• What is needed: The answer must be every line below that holds the word "init".

• Task data:

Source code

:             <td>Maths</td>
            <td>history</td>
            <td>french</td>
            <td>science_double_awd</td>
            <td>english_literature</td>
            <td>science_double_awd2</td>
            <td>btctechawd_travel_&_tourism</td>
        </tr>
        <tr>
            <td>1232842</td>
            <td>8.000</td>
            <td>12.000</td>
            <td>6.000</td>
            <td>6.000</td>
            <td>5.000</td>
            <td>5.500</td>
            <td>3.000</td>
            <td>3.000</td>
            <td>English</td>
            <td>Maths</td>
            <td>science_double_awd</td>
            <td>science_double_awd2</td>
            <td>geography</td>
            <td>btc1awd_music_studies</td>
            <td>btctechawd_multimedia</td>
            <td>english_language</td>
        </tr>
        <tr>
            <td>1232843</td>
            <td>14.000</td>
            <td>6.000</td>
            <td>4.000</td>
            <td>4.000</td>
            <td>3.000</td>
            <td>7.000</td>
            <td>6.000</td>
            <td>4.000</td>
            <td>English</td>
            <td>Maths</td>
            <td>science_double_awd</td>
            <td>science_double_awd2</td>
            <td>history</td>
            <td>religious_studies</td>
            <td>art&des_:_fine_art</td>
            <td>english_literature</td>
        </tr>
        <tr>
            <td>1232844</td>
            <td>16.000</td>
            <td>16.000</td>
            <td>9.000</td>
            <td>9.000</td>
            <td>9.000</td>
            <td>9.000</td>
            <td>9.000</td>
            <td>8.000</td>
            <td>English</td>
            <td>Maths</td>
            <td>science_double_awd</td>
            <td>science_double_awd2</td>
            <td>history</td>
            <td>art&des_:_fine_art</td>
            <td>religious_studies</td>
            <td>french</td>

* * *

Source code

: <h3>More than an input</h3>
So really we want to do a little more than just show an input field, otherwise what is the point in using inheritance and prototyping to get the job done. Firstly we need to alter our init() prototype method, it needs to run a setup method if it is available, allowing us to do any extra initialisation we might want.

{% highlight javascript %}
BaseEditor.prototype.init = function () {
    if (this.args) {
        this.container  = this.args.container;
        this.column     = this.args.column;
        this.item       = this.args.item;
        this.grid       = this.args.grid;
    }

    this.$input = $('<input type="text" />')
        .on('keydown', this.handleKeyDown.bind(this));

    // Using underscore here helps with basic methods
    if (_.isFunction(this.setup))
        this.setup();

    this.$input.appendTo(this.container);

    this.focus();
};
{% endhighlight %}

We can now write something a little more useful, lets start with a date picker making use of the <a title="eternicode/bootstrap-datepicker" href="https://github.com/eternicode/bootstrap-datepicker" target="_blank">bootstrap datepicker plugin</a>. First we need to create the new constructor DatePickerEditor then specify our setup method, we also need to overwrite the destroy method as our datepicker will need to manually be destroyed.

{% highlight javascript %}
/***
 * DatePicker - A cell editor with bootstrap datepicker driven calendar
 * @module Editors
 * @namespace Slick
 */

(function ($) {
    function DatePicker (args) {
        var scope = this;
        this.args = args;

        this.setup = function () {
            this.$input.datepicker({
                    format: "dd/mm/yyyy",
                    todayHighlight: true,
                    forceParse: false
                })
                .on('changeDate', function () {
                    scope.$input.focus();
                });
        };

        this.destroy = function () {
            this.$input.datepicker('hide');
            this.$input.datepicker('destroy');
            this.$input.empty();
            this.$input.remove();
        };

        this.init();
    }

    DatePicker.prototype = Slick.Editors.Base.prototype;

* * *

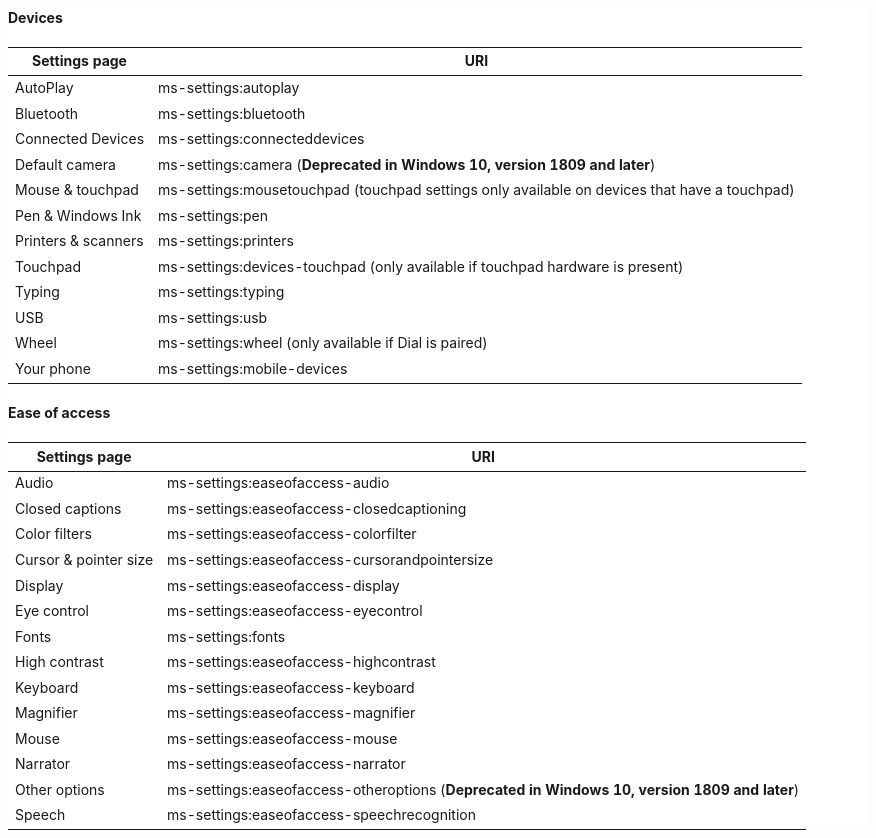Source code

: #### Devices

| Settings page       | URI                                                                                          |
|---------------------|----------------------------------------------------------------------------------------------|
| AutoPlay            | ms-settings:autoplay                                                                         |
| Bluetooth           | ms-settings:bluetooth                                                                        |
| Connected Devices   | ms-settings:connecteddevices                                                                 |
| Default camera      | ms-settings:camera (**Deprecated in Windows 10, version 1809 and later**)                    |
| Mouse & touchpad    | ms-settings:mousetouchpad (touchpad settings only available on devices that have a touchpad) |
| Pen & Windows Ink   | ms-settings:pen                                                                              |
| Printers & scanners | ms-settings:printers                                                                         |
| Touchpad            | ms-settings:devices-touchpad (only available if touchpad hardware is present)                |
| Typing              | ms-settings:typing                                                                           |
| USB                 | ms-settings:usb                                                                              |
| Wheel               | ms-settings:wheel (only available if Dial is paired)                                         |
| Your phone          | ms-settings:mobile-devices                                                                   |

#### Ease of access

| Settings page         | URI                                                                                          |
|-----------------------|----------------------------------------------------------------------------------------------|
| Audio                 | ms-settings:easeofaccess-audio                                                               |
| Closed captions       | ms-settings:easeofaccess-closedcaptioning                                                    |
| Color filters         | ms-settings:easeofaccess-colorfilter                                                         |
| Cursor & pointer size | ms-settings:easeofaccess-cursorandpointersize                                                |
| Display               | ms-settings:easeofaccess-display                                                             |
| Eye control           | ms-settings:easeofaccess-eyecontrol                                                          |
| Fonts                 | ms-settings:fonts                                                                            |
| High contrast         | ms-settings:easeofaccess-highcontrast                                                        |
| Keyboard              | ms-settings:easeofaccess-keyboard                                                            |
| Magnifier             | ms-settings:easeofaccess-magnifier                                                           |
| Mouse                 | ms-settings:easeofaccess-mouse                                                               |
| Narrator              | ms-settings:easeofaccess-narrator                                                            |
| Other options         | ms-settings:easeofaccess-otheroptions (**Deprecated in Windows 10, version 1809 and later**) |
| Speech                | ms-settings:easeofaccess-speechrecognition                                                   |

• Answer to this task:
So really we want to do a little more than just show an input field, otherwise what is the point in using inheritance and prototyping to get the job done. Firstly we need to alter our init() prototype method, it needs to run a setup method if it is available, allowing us to do any extra initialisation we might want.
BaseEditor.prototype.init = function () {
        this.init();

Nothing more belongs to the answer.